Deprem öldürür
Deprem olduğunda yanlış, hatalı ve kusurlu yapılan binalar yıkıldı. Bu yıkılmalarda binlerce insan enkaz altında kalarak hayatını kaybetti.
Elbette bu çok büyük bir dram ancak ondan daha büyük olanı kuraklıktır. Her ne kadar bundan daha büyük felaket olur mu diyebilirsiniz. Doğrudur deprem insanın içini yakan çok büyük bir felakettir. Bundan daha zorlusu ise susuzluktur.
Deprem öldürür ancak susuzluk (kuraklık) süründürür. İnsan yaşamının temel ihtiyaçlarından birisi nefes alma ise bunun devamı sudur. Su ve gıda yaşamın temelini meydana getirir. Bu unsurların yetersizliği insan hayatının sıkıntılı ve zor geçmesine neden olur. Diğer bir deyişle sürünmesine neden olur. Bu nedenle yapılan yanlışlar, deprem sırasında olduğu gibi binlerce kişinin ölümüne neden olmasa da yetersiz beslenme ya da susuzluk milyonlarca insanın yavaş yavaş ölümüne neden olmaktadır.
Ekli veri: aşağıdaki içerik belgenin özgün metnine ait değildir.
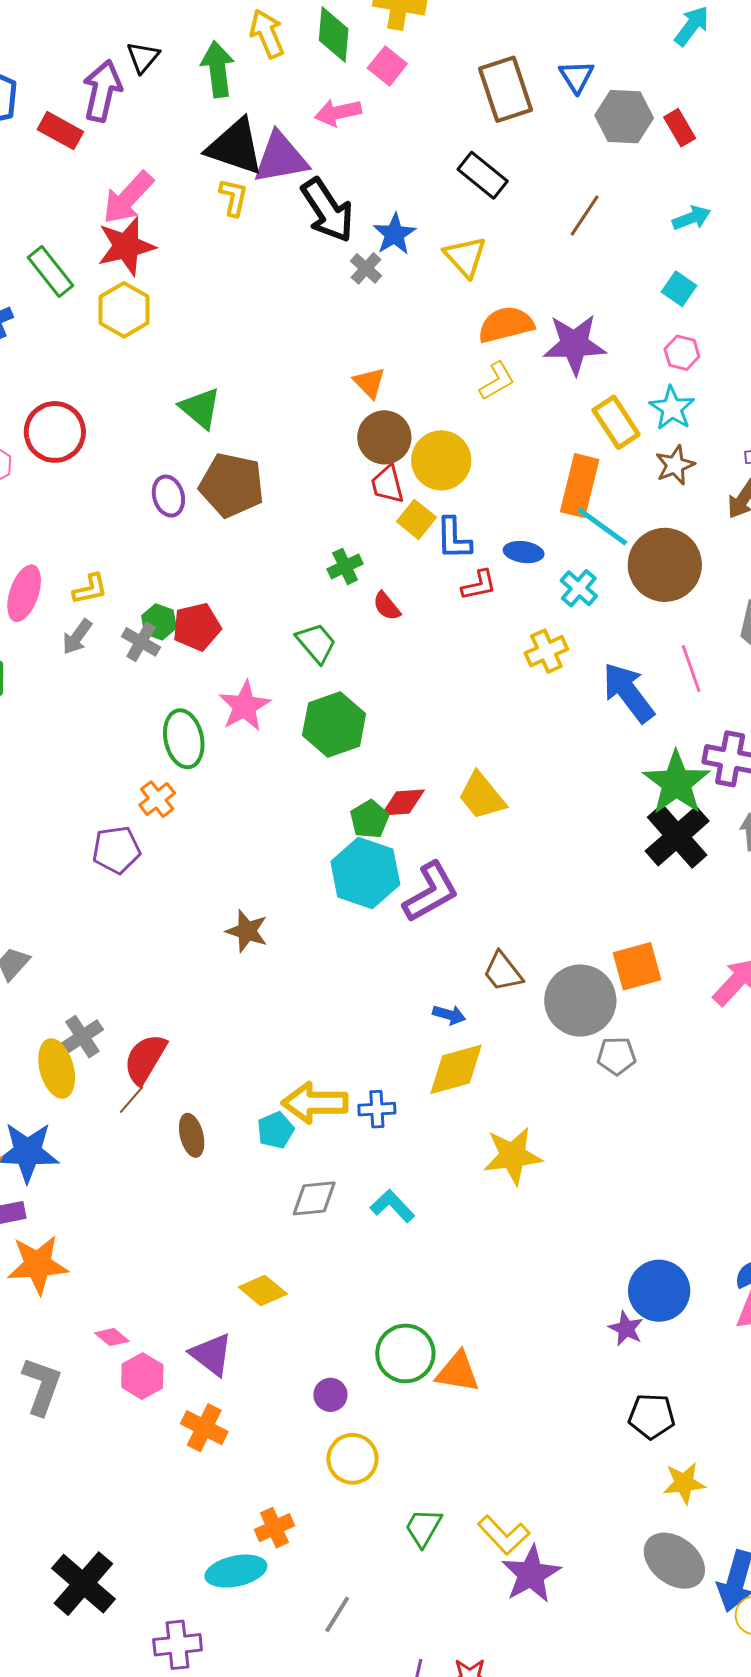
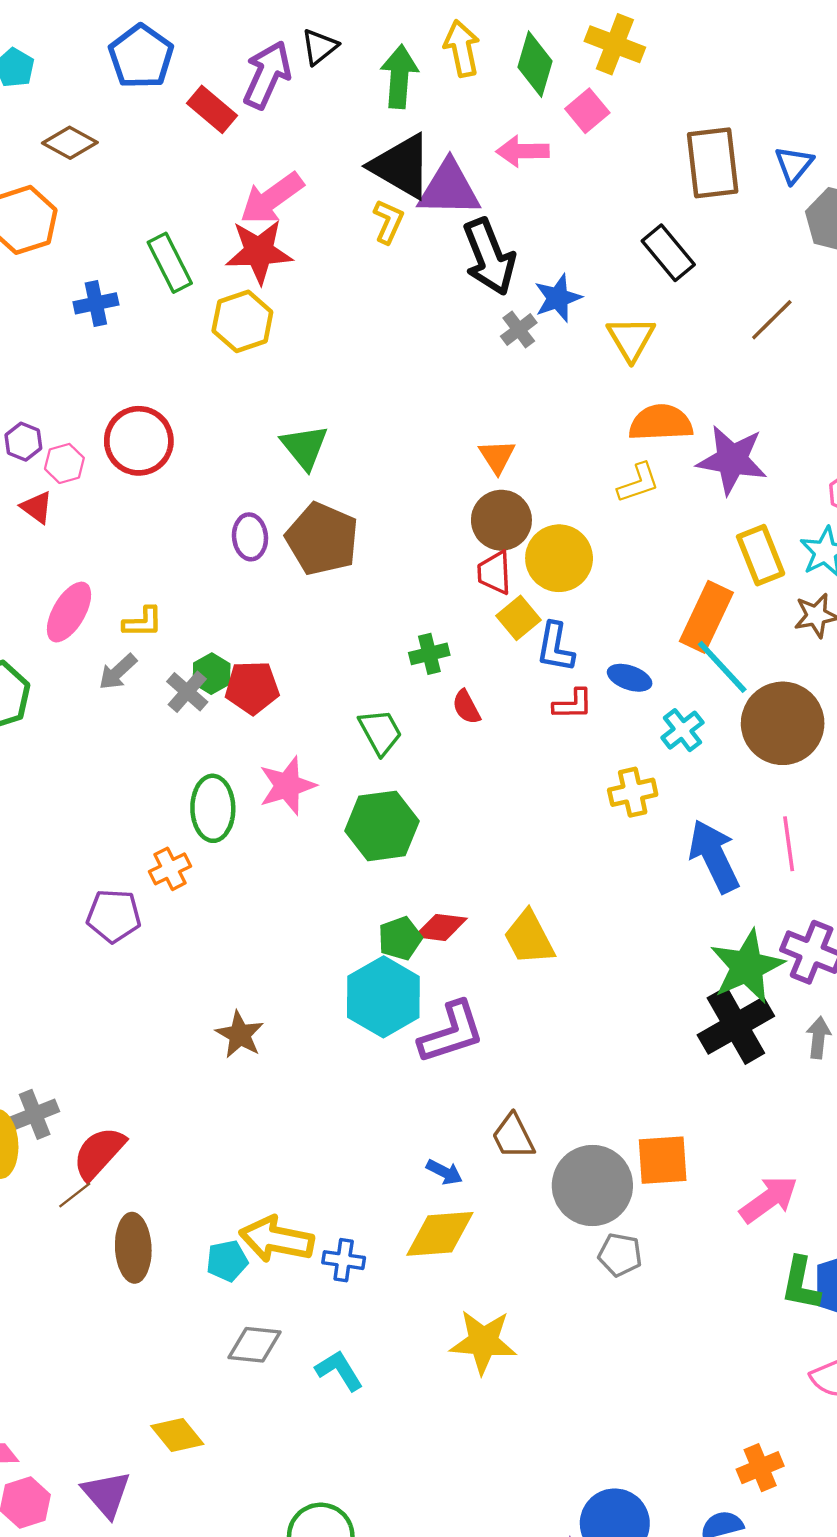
brown ellipse: (192, 1135) -> (133, 1248), size x1.4

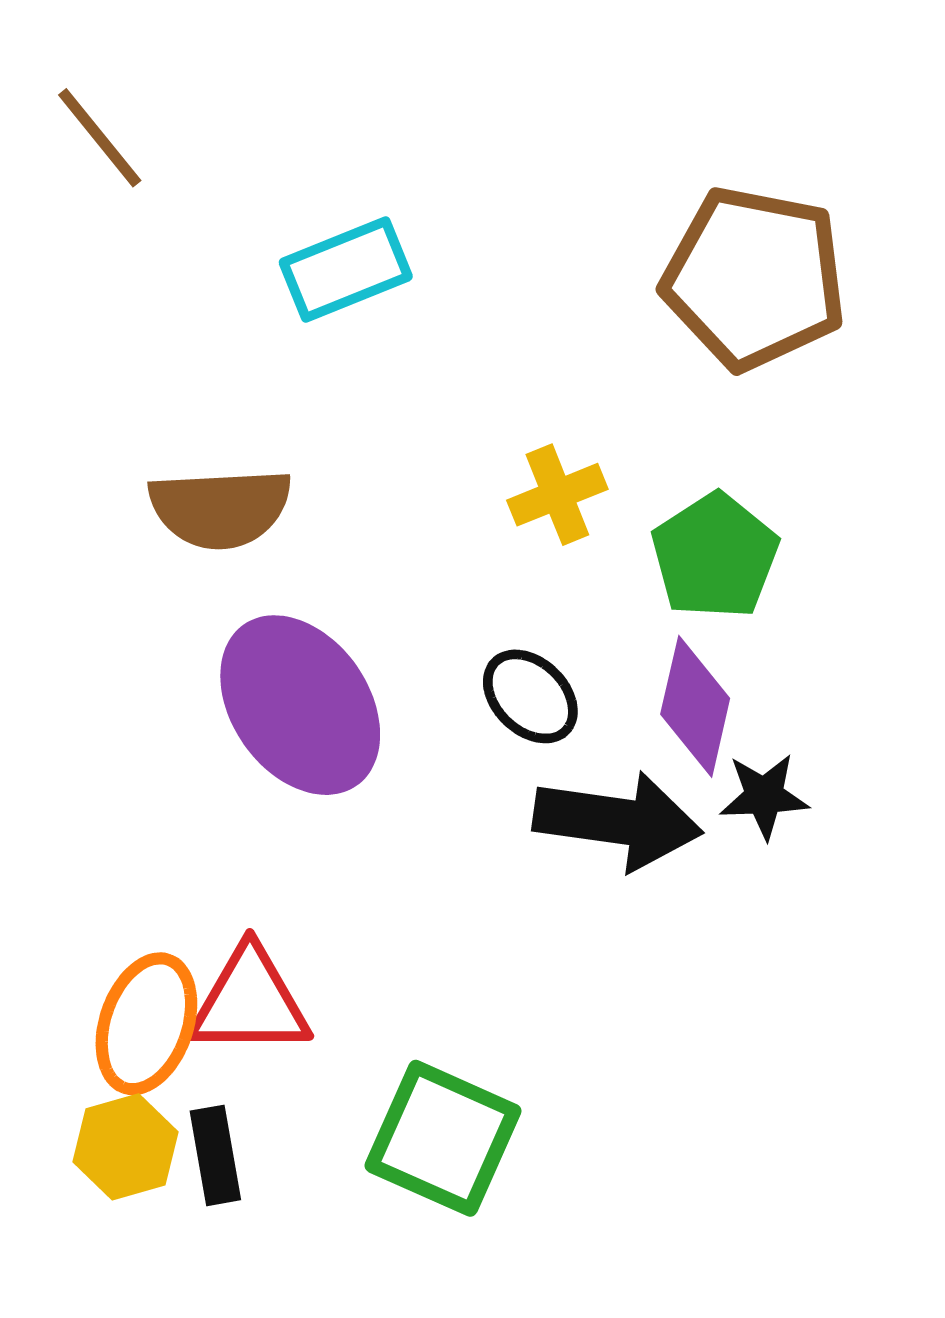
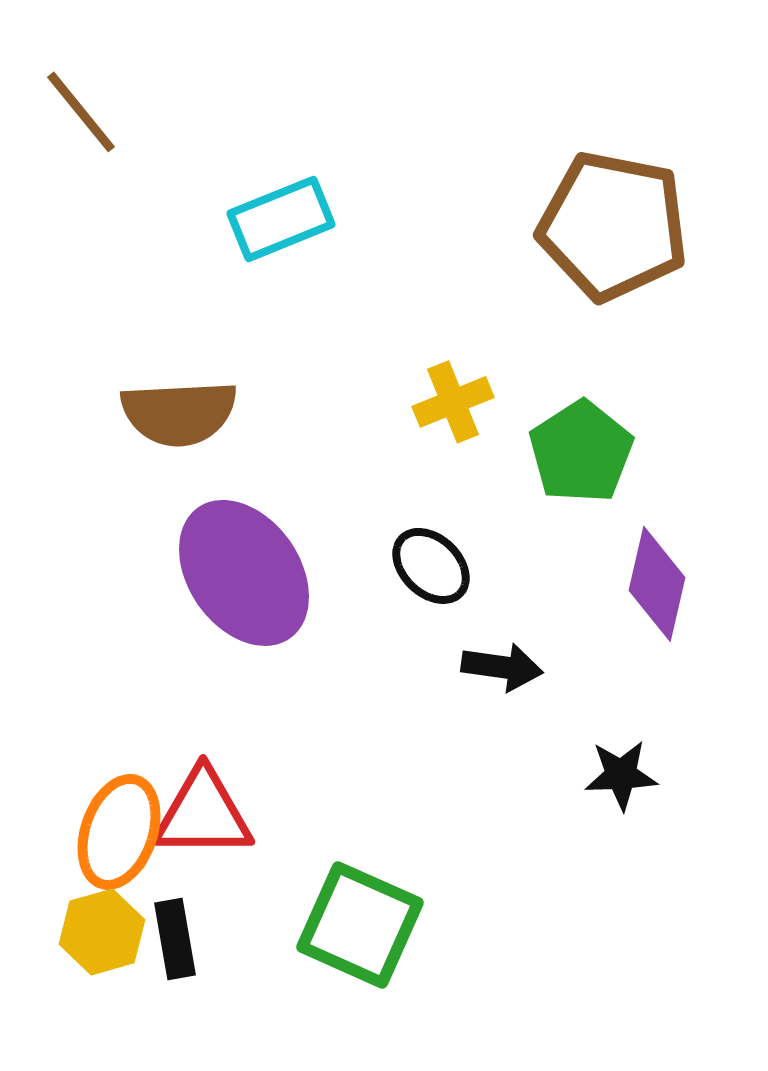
purple diamond: (695, 706) -> (657, 584), moved
black star: (764, 796) -> (621, 775), moved
black arrow: (618, 821) -> (502, 667), size x0.6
Oysa dünya çok büyük, milyarlarca insanın rahat bir şekilde yaşamasına yetecek kadar da kaynakları olan bir yerdir. Bu kaynakların doğru, akılcı ve sürdürülebilir biçimde kullanılması hemen herkese yeterli gıdanın üretilmesine yetecek düzeydedir. Ancak bunun doğru kullanılmaması kısa sürede kazanç sağlasa da uzun sürede kaynakların geri döndürülemez biçimde kaybolmasına neden olur. Örneğin; orman arazilerinde açılan alanlar kısa sürede çok verimlidir, ancak bir süre sonra verimsizleşir hem orman varlığı kaybolur hem de bir daha o arazi kullanılamaz biçimde yok olur. Bunun tipik örneklerini etrafımıza baktığınızda kolayca görebiliriz. Oysa orasının orman olarak kullanılması hem doğaya uyumlu hem de sürdürülebilir yaşam için gereklidir.
Bu konu ile ilgili olarak bir Kızılderili atasözü “Son ırmak kuruduğunda, son ağaç yok olduğunda, son balık öldüğünde; beyaz adam paranın yenmeyen bir şey olduğunu anlayacak.” der. Bu bakımdan doğayla uyumlu yaşamak, onunla inatlaşmamak gerekir.
Atalarımız suyun hafızası vardır, geçtiği yerleri unutmaz derlerdi. Aynı şekilde toprağın da hafızası vardır. Geçmişteki izleri unutmaz. Bu nedenle izlenen stratejiler, politikalar ve planların buna uygun yapılması zorunluluğu vardır. Aksi durumda kısa süreliğine keyfeder, uzun vadede ise kıtlığını çekeriz.
Tıpkı su kaynaklarını sorumsuzca ve plansızca kullanıp, yok ettiğimiz gibi. Bugün yağışsızlık ya da ciddi anlamda kuraklıktan söz ediyorsak, bunun izlenen ve ısrarla sürdürülen yanlış uygulamalardan kaynaklandığını bilmeyen yok. Toprağın ve suyun hafızasını yok edecek biçimde kapatırsak, etrafımızı çepeçevre naylon, beton ve asfalt ile çevrelersek, gün gelir susuzluk çekeriz. Oysa bundan uzun yıllar önce Anadolu buğdayın anavatanı olarak, tam bir tahıl cenneti iken bu durum buğdayın yok edilmesine, bunun yerine farklı bitkilerin ikame edilmesine neden oldu.
Sonuçta zaten kurak ve yağışsız olan bölge giderek yağış bakımından fakirleşti. Artık eskisi gibi kırkikindi, güz yağmurları ya da karakışta kar yağışları görülmüyor. Bunun yerine ocak ayında (karakışın ortasında) 19 santigrat derece gibi devasa sıcaklar, mayıs ayında don olayları görülüyor. Neden? Buna birtakım bilim insanları iklim değişikliği dese de olan insanın doğayla uyumlu yaşaması değil, bunu doğayla inatlaşması olarak görmek gerekir. Oysa dünya burada yaşayan hemen herkesin evi ve herkesin evine iyi bakması gerekir. Bunun ülkesi, milleti, milliyeti ya da parasal bakımdan zenginliği/fakirliği bulunmamaktadır. Evimizi temiz tutalım ki temiz bir çevrede yaşamanın keyfini sürelim, değilse hayatın giderek daha da zorlaşacağından kimsenin kuşkusu olmasın.
Son olarak diyebiliriz ki deprem öldürür ancak kuraklık süründürür.